EfficientSRFace: An Efficient Network with Super-Resolution Enhancement for Accurate Face Detection
This work addresses the challenge of detecting small, low-resolution faces in dense scenarios, which is crucial for applications like surveillance and crowd analysis, but it is incremental as it builds on existing deep face detectors.
The paper tackled the problem of low-resolution face detection in crowded scenes by introducing a feature-level super-resolution module, achieving competitive performance on FDDB and WIDER Face datasets with minimal additional parameters and computational overhead.

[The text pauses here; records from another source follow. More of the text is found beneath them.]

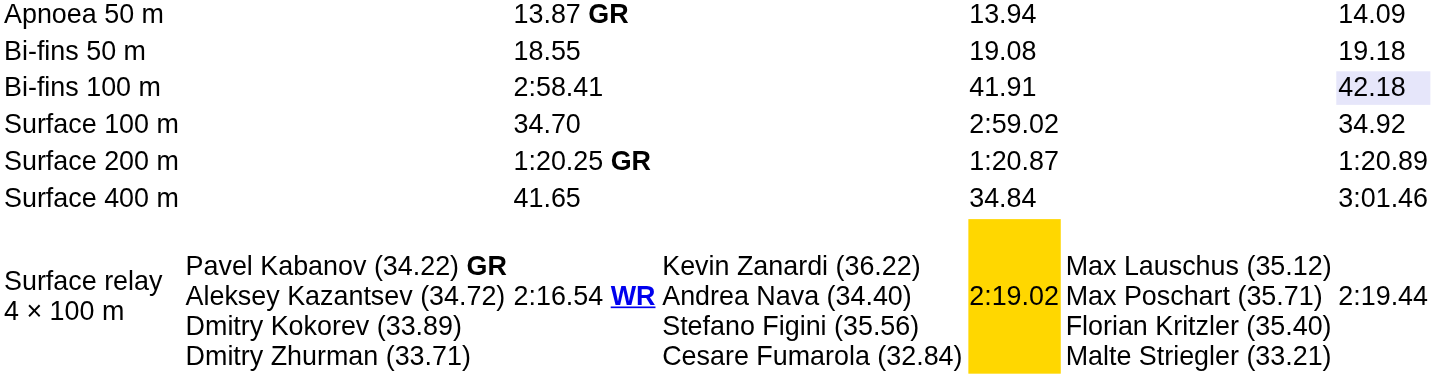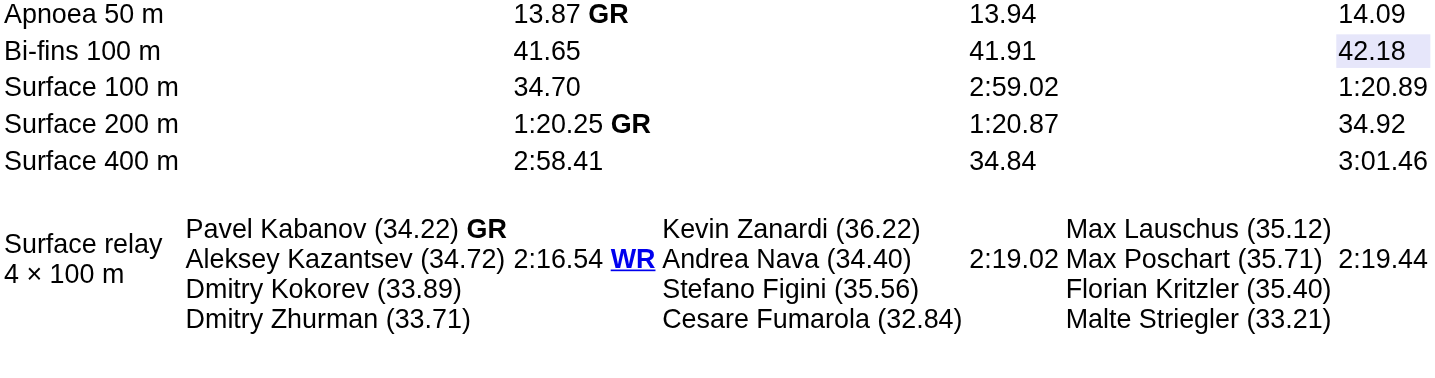- row: Bi-fins 50 m | 18.55 | 19.08 | 19.18
Bi-fins 100 m | column 3: 2:58.41 -> 41.65
Surface 100 m | column 7: 34.92 -> 1:20.89
Surface 200 m | column 7: 1:20.89 -> 34.92
Surface 400 m | column 3: 41.65 -> 2:58.41
Surface relay 4 × 100 m | column 5: gold background -> no background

In face detection, low-resolution faces, such as numerous small faces of a human group in a crowded scene, are common in dense face prediction tasks. They usually contain limited visual clues and make small faces less distinguishable from the other small objects, which poses great challenge to accurate face detection. Although deep convolutional neural network has significantly promoted the research on face detection recently, current deep face detectors rarely take into account low-resolution faces and are still vulnerable to the real-world scenarios where massive amount of low-resolution faces exist. Consequently, they usually achieve degraded performance for low-resolution face detection. In order to alleviate this problem, we develop an efficient detector termed EfficientSRFace by introducing a feature-level super-resolution reconstruction network for enhancing the feature representation capability of the model. This module plays an auxiliary role in the training process, and can be removed during the inference without increasing the inference time. Extensive experiments on public benchmarking datasets, such as FDDB and WIDER Face, show that the embedded image super-resolution module can significantly improve the detection accuracy at the cost of a small amount of additional parameters and computational overhead, while helping our model achieve competitive performance compared with the state-of-the-arts methods.